Kennen Sie das? Man betritt ein Haus, schnuppert nur kurz die Atmosphäre – und hat ein Gefühl wie Nach-Hause-kommen. Fünf Jahre nach der Schließung hat die traditionsreiche Weinstube im alten Ortskern von Harxheim wieder eröffnet. Es scheint, als sei die Zeit stehen geblieben. Natürlich hat die neue Chefin des Hauses, Martina Herzog, viel Arbeit in das alte Fachwerkanwesen gesteckt, restauriert, modernisiert. Aber der Zauber der früheren Scheune ist geblieben.

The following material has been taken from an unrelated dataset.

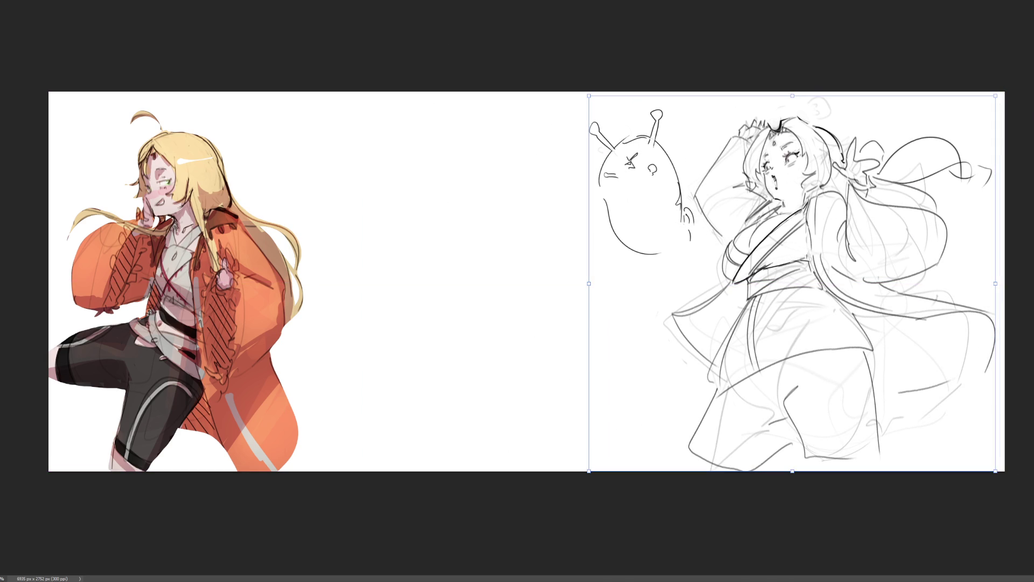
pyautogui.press('Return')
pyautogui.press('c')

Vom eigenwilligen kleinen Entree nach der alten Scheunentür führen Holztreppen und Halbtreppen auf die gegeneinander versetzten Ebenen und schaffen so kleine, vermeintlich abgeschiedene Inseln zwischen Natursteinmauern, Sichtfachwerk, und stilsicher ausgesuchter Deko.
So bodenständig wie das Ambiente will auch die Gastronomie der Weinstube sein. Regionales, oft pfiffig aufgepeppt, prägt die Küche. Kotelett und Wildbratwurst, Schwartenmagen-Carpaccio oder Blut- und Leberwurst-Strudel stehen für ein selbstbewusstes Bekenntnis zur bürgerlich-bäuerlichen Küche der Heimat, Flammkuchen mit Ziegenkäse und Honig, Roastbeef oder Gemüse-Kokoscurry mit Basmatireis für den kecken Blick über den regionalen Tellerrand.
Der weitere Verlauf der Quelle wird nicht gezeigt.